This is just another tirade done by closed-minded people like Jack Thompson. The study has already been called into question for its viability, and it's unlikely that it will have any long term effects. Video games are still working to becoming a fully accepted media form, and I'm thankful that we live in a time where things like this don't result in the sort of overreactions experienced in the 80's and 90's. Even though these sorts of things aren't too threatening, that doesn't mean we should just take them laying down. We should speak out against bullshit like this, and make sure that things like this don't go without rebuttal.

1 comment:

  1. I like that you lay out a strong argument and make a compelling case by pointing to your own life, maturation, and the idea of false causality. And while I do agree that the study unfairly labels gamers, you stop short in he last paragraph of explaining why other people should care.

- What this exercise asks
• a. In the commentary on the video game study, why does the writer consider it unlikely that the study will have any long-term effects?
• b. Duplicate a passage from the commentary on the video game study, beginning at the words "1. I like that" and stopping after "people should care.".
• c. Finish out the next part of the commentary on the video game study, continuing from its final sentence.

- Data extract
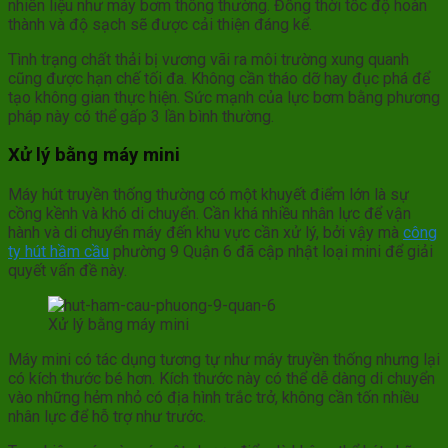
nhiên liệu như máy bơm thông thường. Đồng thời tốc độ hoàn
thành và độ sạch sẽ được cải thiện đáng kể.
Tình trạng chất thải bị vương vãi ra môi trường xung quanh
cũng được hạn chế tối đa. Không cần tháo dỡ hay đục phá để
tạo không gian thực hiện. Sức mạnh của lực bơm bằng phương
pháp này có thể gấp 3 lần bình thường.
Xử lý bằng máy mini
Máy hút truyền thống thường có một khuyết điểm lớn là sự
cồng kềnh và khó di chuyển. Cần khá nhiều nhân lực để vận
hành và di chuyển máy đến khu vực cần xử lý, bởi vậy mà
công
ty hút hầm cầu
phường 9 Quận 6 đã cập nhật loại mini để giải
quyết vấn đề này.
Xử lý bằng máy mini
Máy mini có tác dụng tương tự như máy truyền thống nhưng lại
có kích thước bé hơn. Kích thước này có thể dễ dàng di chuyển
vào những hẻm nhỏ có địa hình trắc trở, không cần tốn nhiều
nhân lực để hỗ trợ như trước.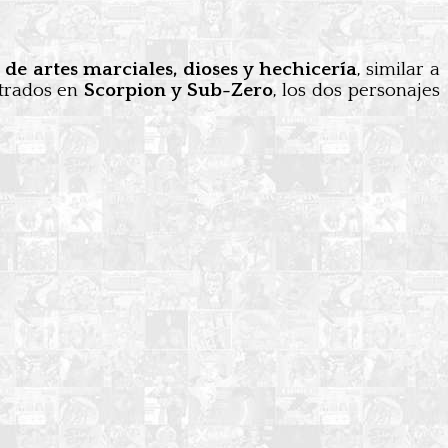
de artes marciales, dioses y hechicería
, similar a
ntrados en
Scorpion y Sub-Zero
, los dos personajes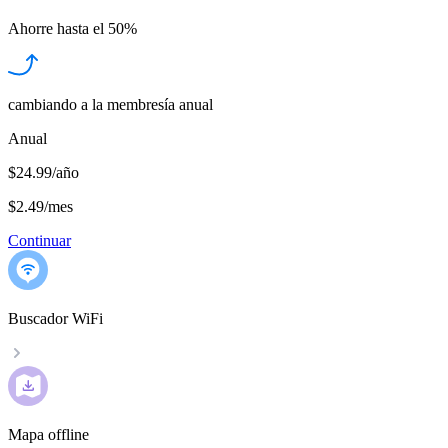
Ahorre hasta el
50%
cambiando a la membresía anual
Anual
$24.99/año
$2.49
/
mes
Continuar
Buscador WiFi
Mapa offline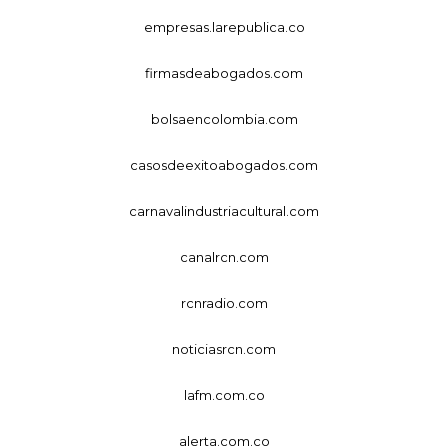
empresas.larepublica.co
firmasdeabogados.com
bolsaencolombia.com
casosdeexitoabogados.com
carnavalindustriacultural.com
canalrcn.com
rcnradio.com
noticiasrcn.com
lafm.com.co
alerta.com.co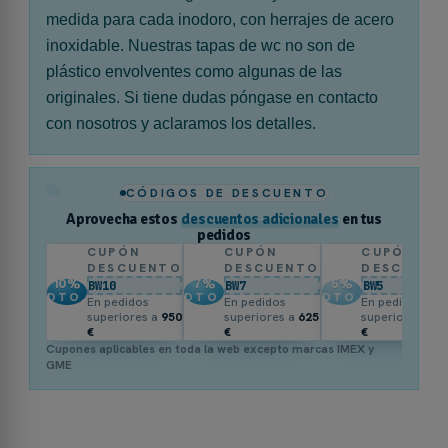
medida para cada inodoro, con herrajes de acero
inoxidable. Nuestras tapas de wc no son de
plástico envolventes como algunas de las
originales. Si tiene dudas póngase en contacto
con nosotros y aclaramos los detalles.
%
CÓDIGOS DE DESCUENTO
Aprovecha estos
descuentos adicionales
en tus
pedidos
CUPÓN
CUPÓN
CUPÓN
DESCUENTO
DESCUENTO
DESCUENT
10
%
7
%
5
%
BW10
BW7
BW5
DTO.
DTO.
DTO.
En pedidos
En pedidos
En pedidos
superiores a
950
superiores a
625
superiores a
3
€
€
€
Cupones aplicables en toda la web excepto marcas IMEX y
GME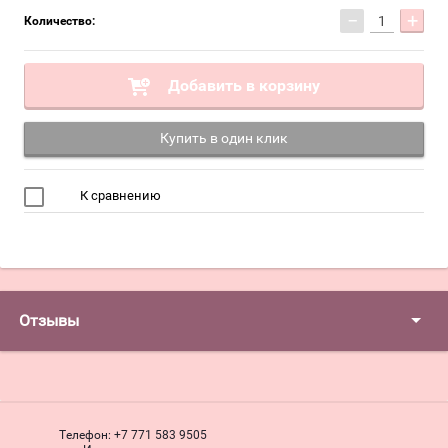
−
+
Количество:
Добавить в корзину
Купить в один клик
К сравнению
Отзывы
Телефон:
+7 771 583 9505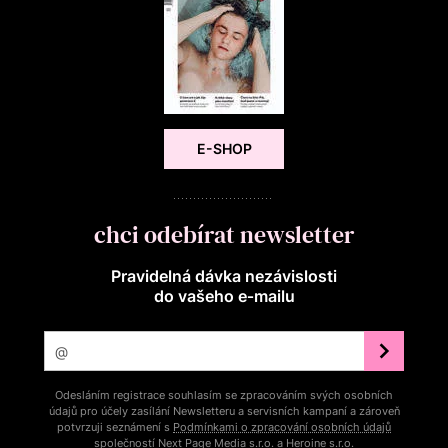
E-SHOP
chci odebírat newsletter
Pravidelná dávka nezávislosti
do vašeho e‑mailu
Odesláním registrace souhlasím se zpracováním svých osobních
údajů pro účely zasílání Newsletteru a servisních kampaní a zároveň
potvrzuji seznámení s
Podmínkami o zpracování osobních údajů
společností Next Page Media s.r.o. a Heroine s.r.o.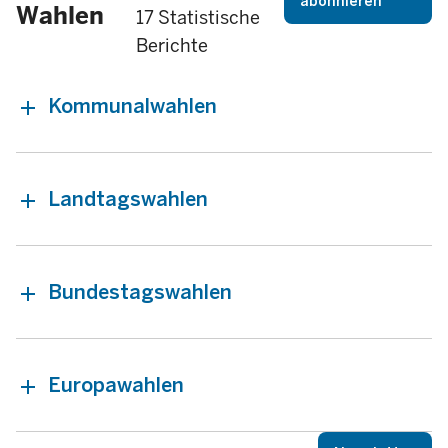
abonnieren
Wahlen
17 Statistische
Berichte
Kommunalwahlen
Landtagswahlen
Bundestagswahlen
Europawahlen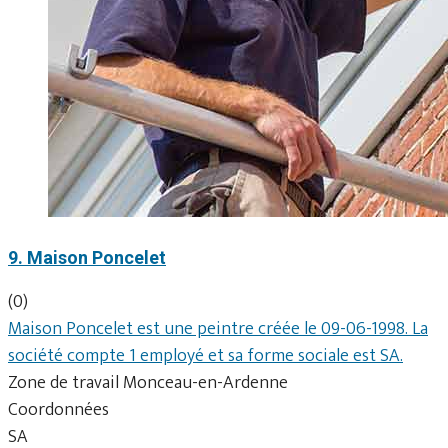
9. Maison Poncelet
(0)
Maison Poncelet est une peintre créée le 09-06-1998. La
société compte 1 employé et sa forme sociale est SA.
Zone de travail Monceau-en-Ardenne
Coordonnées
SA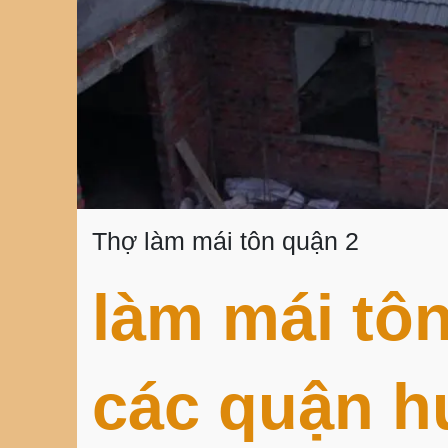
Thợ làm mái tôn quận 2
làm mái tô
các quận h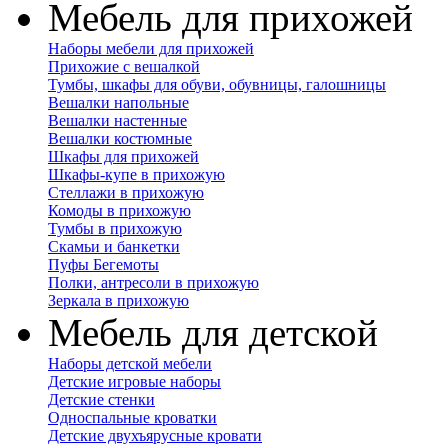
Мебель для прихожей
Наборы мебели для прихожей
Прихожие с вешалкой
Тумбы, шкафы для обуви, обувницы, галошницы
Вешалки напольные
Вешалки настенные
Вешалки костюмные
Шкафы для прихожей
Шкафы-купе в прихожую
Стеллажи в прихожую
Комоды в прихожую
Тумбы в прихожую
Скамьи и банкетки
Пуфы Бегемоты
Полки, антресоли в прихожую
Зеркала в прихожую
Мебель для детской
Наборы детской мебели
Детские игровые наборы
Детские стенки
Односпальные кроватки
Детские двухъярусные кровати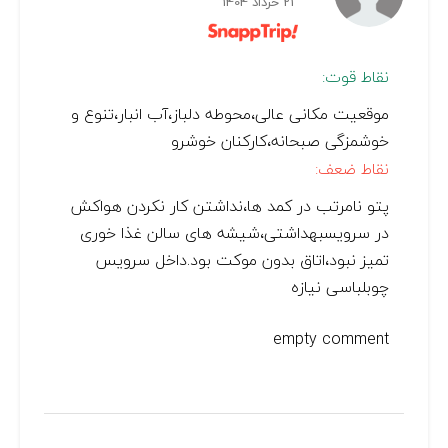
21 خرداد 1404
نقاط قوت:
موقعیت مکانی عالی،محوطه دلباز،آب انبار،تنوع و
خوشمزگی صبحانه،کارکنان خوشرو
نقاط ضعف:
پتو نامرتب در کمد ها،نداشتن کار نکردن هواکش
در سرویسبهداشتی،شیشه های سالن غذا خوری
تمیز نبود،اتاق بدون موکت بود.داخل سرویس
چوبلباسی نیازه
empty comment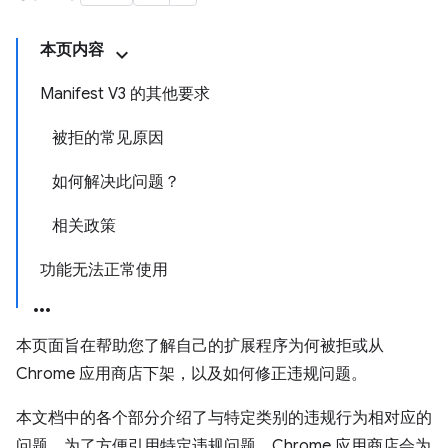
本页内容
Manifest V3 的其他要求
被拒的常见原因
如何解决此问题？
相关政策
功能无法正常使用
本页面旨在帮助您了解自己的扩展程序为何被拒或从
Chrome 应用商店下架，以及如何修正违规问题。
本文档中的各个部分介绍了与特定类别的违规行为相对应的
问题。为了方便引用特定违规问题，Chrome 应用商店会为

- Answers to the tasks
• a. The writer considers lasting effects unlikely because the study's viability has already been called into question.

• b.
1. I like that you lay out a strong argument and make a compelling case by pointing to your own life, maturation, and the idea of false causality. And while I do agree that the study unfairly labels gamers, you stop short in he last paragraph of explaining why other people should care.

• c.
    You make a handful of general statements like, "Video games are still working to becoming a fully accepted media form", "the sort of overreactions experienced in the 80's and 90's," and "these sorts of things aren't too threatening" without really explicitly stating what you mean. Are you talking about video games being accepted as an legitimate art form and the censorship and villification of CDs and games by Tipper Gore?

    Also, hasn't your argument been that these sorts of studies ARE threatening because they unfairly label gamers or increase the social stigma of gaming instead of recognizing and embracing its community aspects? In the end, I'm not sure your larger point, which is too bad because the rest of your article brought us almost all the way there. How might you revise the end to make your larger point?